_TASK REQUIREMENTS_
**a)** According to the obituary, in what year was Burack's book first published?
**b)** Summarize the obituary in two sentences.
**c)** Rewrite everything from "His book was" down to "cost-effective generics available." in the obituary, changing "generics" to "generic drugs".

───── SELECTED EXTRACT ─────

Dr. Walter Richard “Dick” Burack, who wrote The Handbook of Prescription Drugs advocating affordable prescriptions for patients, has died. He was 93.
Burack died Sunday in hospice care in Jackson, N.H., said his son, Tom Burack, former commissioner of the state Department of Environmental Services.
His book was first published in 1967. The New England Journal of Medicine likened it to “David standing up to Goliath.” That year, Burack was a witness in a multi-year Congressional investigation into competitive practices in the drug industry. Burack believed that doctors were purchasing agents for their patients and owed them a duty to not impose costs for medicines that they couldn’t afford, and to not prescribe brand-name medicines for conditions for which there were already proven and cost-effective generics available.
Burack was chairman of the Massachusetts Drug Formulary Commission, which prepared a list of interchangeable drug products. In New Hampshire, he practiced internal medicine and cardiology at North Conway’s Memorial Hospital.
He later was a medical director for Youngstown Sheet and Tube Company’s steel mill in East Chicago, Ind., and for Allied-Signal/Honeywell Inc. in Morristown, N.J. He retired in 1988.
His wife of 65 years, Mary, died in June.
He’s survived by his five children and 10 grandchildren.

───── GIVEN INFORMATION ─────

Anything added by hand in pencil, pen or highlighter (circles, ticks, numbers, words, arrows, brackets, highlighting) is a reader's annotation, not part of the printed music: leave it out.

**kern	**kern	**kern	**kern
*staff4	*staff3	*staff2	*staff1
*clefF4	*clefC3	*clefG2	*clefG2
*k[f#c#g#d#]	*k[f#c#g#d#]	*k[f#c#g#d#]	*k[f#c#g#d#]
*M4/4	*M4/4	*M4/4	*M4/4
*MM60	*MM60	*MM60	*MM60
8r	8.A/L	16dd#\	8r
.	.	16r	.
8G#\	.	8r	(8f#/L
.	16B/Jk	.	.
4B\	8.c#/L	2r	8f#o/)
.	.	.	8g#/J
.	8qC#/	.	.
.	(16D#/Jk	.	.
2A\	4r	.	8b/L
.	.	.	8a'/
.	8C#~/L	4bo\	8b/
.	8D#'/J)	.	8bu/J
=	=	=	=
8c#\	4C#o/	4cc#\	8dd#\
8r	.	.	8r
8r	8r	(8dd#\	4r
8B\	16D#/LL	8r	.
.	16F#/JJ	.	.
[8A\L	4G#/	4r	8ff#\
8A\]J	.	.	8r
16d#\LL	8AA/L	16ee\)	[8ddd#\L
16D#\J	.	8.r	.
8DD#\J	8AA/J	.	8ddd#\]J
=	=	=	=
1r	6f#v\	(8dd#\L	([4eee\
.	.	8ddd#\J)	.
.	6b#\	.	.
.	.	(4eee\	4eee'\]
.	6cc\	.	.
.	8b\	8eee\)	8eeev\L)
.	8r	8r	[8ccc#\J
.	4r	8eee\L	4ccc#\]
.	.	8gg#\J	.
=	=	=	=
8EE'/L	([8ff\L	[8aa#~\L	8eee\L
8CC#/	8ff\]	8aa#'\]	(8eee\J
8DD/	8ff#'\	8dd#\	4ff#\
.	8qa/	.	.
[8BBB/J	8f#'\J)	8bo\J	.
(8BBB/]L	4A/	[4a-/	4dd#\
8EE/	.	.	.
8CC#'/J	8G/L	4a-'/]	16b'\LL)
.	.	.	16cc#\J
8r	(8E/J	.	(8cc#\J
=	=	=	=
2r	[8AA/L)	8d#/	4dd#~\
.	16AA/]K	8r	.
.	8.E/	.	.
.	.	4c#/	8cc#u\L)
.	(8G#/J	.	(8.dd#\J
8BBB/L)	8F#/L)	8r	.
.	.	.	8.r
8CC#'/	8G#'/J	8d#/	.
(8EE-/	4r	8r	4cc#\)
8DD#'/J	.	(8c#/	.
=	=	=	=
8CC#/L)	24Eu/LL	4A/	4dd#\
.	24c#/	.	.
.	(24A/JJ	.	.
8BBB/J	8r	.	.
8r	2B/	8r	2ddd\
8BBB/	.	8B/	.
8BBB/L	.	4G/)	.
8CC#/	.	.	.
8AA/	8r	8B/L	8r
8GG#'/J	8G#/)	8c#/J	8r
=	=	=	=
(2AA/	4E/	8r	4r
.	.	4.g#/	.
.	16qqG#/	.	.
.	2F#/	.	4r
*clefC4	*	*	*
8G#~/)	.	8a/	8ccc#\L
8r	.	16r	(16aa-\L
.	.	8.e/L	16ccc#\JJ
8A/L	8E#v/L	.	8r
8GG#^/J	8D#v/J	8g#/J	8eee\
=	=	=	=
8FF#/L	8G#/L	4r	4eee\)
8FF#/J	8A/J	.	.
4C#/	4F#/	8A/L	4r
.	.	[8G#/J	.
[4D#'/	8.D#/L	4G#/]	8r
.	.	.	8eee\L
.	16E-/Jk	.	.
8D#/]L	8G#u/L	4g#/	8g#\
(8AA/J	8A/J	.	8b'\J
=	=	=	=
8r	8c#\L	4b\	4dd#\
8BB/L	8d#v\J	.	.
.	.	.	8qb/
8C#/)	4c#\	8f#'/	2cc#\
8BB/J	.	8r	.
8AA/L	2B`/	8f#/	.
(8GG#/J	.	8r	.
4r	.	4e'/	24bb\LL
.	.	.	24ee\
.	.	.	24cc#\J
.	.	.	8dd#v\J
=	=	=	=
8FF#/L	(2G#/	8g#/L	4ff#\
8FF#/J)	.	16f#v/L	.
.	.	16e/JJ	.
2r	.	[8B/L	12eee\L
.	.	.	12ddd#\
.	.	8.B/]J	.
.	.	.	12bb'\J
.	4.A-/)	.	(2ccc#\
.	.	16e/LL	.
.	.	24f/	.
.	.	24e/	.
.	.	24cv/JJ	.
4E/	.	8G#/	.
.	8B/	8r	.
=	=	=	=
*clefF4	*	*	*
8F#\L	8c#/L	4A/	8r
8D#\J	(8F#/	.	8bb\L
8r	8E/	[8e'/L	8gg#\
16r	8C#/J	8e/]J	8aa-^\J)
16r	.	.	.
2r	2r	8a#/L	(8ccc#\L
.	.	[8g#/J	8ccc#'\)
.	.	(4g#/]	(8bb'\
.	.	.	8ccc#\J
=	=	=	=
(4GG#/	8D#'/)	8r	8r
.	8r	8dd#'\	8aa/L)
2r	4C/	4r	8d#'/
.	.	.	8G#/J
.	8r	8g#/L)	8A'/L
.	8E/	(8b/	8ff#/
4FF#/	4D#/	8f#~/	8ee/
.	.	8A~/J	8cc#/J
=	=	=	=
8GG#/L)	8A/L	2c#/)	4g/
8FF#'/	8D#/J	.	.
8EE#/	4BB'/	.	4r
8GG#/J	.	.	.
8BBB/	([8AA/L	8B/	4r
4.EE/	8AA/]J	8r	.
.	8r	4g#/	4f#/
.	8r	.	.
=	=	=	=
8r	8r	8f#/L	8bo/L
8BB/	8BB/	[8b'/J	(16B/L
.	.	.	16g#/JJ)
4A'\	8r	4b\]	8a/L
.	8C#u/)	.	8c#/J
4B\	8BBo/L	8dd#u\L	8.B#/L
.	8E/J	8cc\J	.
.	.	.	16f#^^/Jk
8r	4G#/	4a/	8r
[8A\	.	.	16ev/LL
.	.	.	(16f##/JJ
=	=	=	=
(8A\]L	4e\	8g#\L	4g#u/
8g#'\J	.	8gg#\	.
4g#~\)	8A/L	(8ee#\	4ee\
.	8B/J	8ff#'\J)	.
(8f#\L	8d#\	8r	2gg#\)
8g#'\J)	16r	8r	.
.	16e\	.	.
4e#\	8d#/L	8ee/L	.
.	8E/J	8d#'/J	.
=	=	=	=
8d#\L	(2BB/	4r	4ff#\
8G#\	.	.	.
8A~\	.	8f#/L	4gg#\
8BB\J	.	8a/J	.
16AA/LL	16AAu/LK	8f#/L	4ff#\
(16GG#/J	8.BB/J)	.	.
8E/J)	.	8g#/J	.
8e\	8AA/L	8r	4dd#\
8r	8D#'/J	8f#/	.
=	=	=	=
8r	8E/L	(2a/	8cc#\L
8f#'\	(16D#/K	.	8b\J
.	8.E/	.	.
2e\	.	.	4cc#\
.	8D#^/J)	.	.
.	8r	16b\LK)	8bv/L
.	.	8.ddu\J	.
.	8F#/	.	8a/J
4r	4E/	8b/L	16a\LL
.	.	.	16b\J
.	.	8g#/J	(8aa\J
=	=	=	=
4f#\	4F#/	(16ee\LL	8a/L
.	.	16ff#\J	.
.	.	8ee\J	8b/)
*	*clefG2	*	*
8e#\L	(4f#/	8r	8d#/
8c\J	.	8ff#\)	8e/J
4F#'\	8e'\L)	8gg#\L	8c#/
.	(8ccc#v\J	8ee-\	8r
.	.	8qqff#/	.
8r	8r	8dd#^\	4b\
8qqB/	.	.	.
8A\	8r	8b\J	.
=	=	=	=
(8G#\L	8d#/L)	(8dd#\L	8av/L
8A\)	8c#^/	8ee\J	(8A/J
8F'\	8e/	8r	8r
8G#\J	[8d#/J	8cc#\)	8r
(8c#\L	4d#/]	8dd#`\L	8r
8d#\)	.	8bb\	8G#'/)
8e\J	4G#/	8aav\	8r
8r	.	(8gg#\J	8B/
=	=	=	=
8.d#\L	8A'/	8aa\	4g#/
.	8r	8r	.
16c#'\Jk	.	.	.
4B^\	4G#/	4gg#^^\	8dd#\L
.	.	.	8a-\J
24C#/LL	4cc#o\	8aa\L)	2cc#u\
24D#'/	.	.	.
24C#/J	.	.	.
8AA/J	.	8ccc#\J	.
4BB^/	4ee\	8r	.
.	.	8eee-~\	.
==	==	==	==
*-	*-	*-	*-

─────

_ANSWERS GIVEN_
**a)** 1967

**b)** Dr. Walter Richard "Dick" Burack, who wrote The Handbook of Prescription Drugs advocating affordable prescriptions for patients, died at 93 in hospice care in Jackson, N.H. He chaired the Massachusetts Drug Formulary Commission, practiced internal medicine and cardiology at North Conway's Memorial Hospital, and later served as a medical director for two companies before retiring in 1988.

**c)**
His book was first published in 1967. The New England Journal of Medicine likened it to “David standing up to Goliath.” That year, Burack was a witness in a multi-year Congressional investigation into competitive practices in the drug industry. Burack believed that doctors were purchasing agents for their patients and owed them a duty to not impose costs for medicines that they couldn’t afford, and to not prescribe brand-name medicines for conditions for which there were already proven and cost-effective generic drugs available.